BEGIN Records for processing

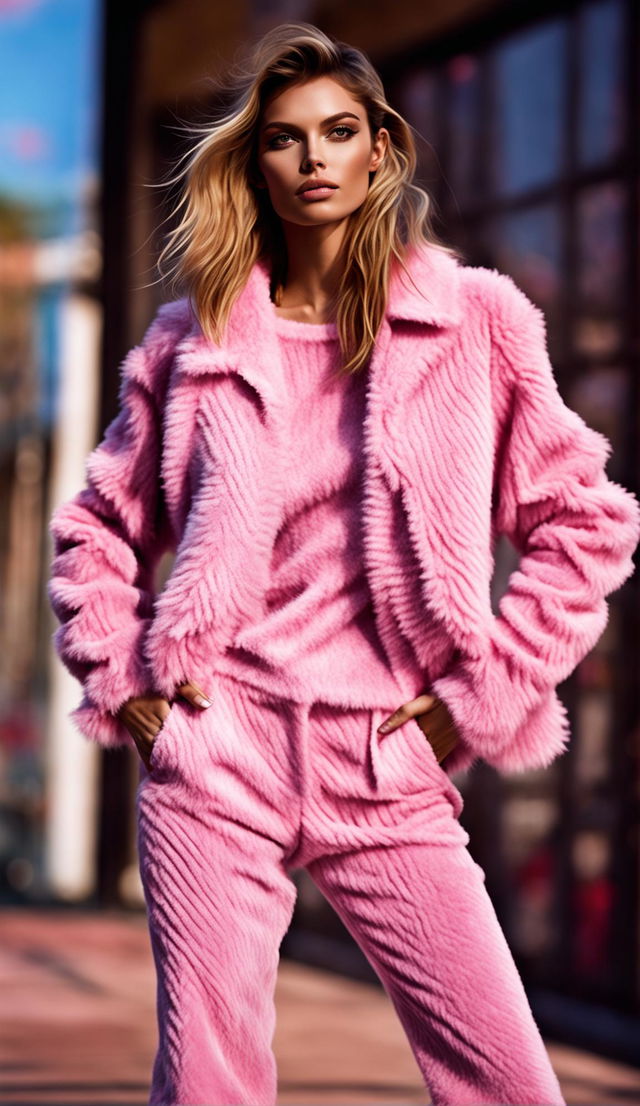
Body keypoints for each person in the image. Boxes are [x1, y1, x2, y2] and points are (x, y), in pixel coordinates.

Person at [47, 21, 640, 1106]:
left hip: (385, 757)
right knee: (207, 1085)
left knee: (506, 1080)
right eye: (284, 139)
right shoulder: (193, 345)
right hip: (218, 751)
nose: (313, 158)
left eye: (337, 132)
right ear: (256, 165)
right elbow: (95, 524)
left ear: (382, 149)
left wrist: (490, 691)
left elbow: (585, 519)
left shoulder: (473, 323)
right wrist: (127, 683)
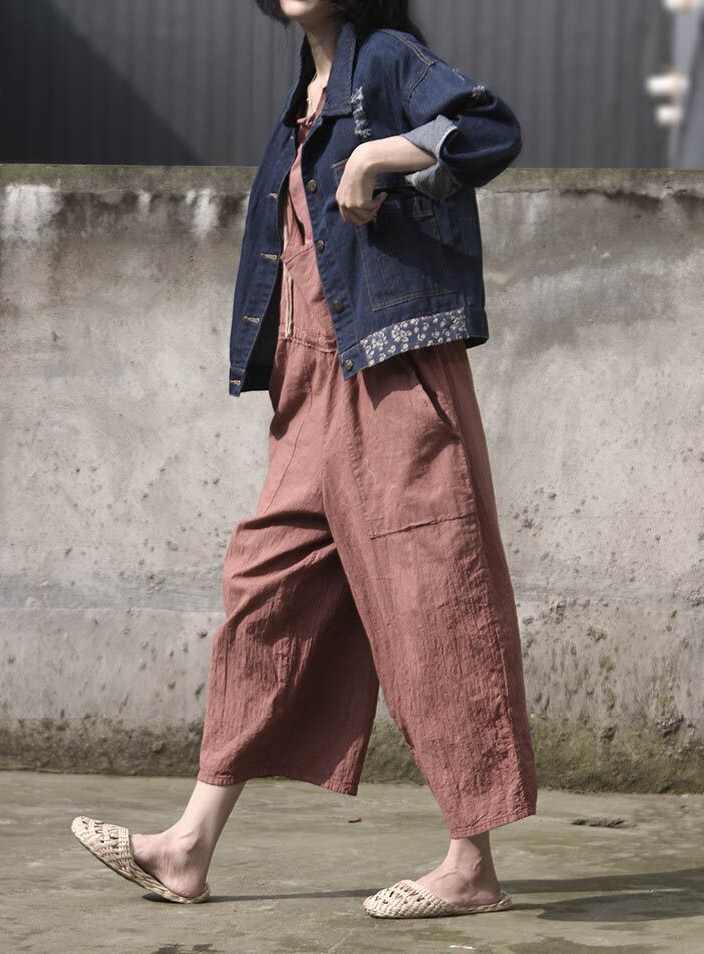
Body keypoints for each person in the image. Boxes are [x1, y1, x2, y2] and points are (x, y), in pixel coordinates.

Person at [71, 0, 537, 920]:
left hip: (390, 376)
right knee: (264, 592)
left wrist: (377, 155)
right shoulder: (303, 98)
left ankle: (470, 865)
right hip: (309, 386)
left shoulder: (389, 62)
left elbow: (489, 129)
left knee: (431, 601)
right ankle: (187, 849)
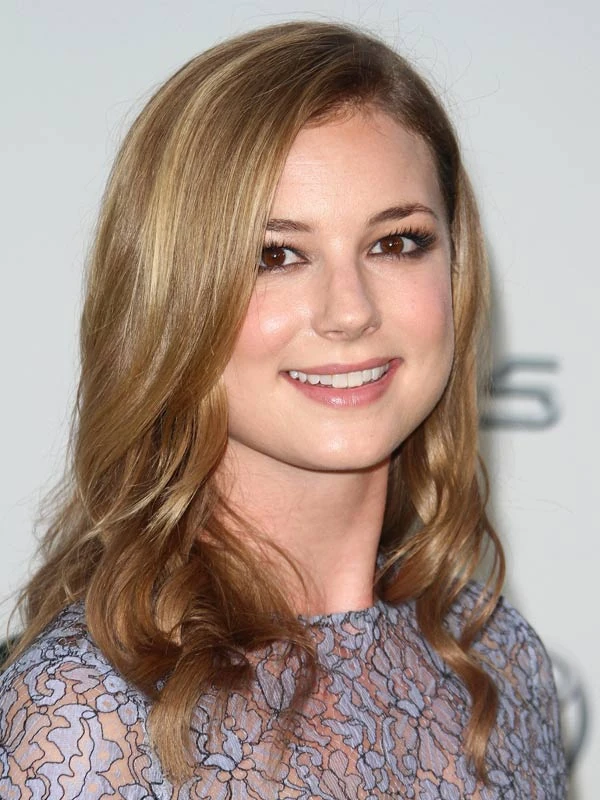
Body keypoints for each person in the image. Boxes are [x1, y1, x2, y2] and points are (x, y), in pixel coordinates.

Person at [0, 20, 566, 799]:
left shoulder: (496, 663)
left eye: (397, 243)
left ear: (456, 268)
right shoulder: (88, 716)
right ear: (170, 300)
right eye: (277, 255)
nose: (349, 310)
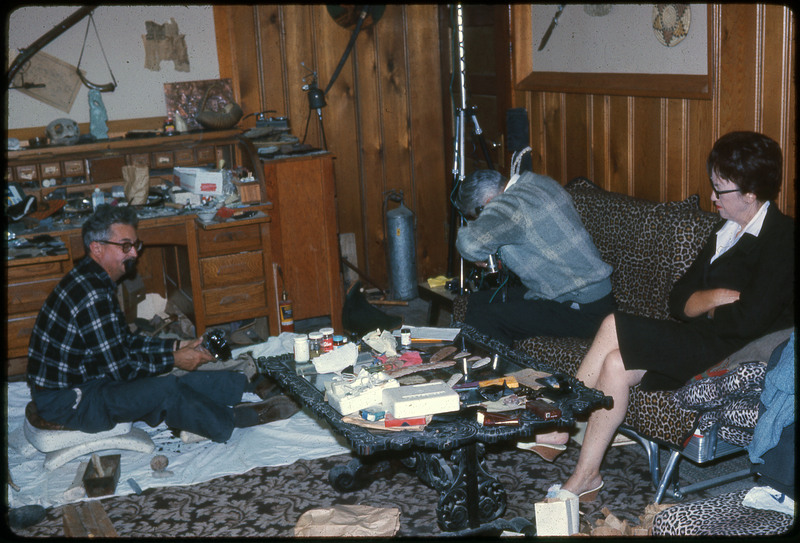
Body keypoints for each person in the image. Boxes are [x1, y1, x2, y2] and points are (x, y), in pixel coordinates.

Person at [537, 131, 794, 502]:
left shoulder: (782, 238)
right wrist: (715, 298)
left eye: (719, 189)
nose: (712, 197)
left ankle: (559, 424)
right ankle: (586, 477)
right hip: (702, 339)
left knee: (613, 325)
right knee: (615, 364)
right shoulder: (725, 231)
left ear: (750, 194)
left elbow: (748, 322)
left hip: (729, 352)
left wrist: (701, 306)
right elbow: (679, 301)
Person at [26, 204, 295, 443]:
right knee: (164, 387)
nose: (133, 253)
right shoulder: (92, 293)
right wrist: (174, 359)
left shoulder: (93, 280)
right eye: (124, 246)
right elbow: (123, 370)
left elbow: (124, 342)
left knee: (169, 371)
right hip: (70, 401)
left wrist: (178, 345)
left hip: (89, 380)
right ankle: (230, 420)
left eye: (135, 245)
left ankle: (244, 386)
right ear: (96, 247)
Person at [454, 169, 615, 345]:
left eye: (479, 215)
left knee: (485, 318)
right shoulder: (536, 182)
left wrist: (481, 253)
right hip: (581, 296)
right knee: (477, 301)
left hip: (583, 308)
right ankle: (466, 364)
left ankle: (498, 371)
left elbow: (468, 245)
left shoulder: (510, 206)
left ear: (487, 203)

END Records for processing

▶ **Task details**: Exact copy, no pictures: return the entries word for word.

▶ **Answer**:
Body keypoints for each person in the image. Boxes are [x1, y1, x2, y2] and points are (x, y), in pixel coordinates.

Person at [47, 21, 640, 1106]:
left hip: (385, 757)
right knee: (207, 1085)
left knee: (506, 1080)
right eye: (284, 139)
right shoulder: (193, 345)
right hip: (218, 751)
nose: (313, 158)
left eye: (337, 132)
right ear: (256, 165)
right elbow: (95, 524)
left ear: (382, 149)
left wrist: (490, 691)
left elbow: (585, 519)
left shoulder: (473, 323)
right wrist: (127, 683)
Body keypoints for each person in the image. Boxes are [x1, y1, x2, y2] and points are (x, y), in pixel coordinates.

Person at [71, 0, 537, 920]:
left hip: (390, 376)
right knee: (264, 592)
left wrist: (377, 155)
right shoulder: (303, 98)
left ankle: (470, 865)
right hip: (309, 386)
left shoulder: (389, 62)
left elbow: (489, 129)
left knee: (431, 601)
right ankle: (187, 849)
Body keypoints for each person in the image. Boxes are [x1, y1, x2, y2] and points are (x, y), in pixel coordinates.

Person at [0, 20, 566, 799]:
left shoulder: (496, 663)
left eye: (397, 243)
left ear: (456, 268)
right shoulder: (88, 716)
right ear: (170, 300)
right eye: (277, 255)
nose: (349, 310)
Body keypoints for each person in the image. Boxes are [x1, y1, x2, y2] and points are (x, y), in pixel coordinates.

Person at [537, 131, 794, 502]:
left shoulder: (782, 238)
right wrist: (715, 298)
left eye: (719, 189)
nose: (712, 197)
left ankle: (559, 424)
right ankle: (586, 477)
right hip: (702, 339)
left knee: (613, 325)
right knee: (615, 364)
right shoulder: (725, 231)
left ear: (750, 194)
left elbow: (748, 322)
left hip: (729, 352)
left wrist: (701, 306)
right elbow: (679, 301)
Person at [26, 204, 295, 443]:
right knee: (164, 387)
nose: (133, 253)
right shoulder: (92, 293)
right wrist: (174, 359)
left shoulder: (93, 280)
right eye: (124, 246)
right elbow: (123, 370)
left elbow: (124, 342)
left knee: (169, 371)
right hip: (70, 401)
left wrist: (178, 345)
left hip: (89, 380)
right ankle: (230, 420)
left eye: (135, 245)
left ankle: (244, 386)
right ear: (96, 247)
Person at [454, 169, 615, 345]:
left eye: (479, 215)
left knee: (485, 318)
right shoulder: (536, 182)
left wrist: (481, 253)
right hip: (581, 296)
right knee: (477, 301)
left hip: (583, 308)
right ankle: (466, 364)
left ankle: (498, 371)
left elbow: (468, 245)
left shoulder: (510, 206)
left ear: (487, 203)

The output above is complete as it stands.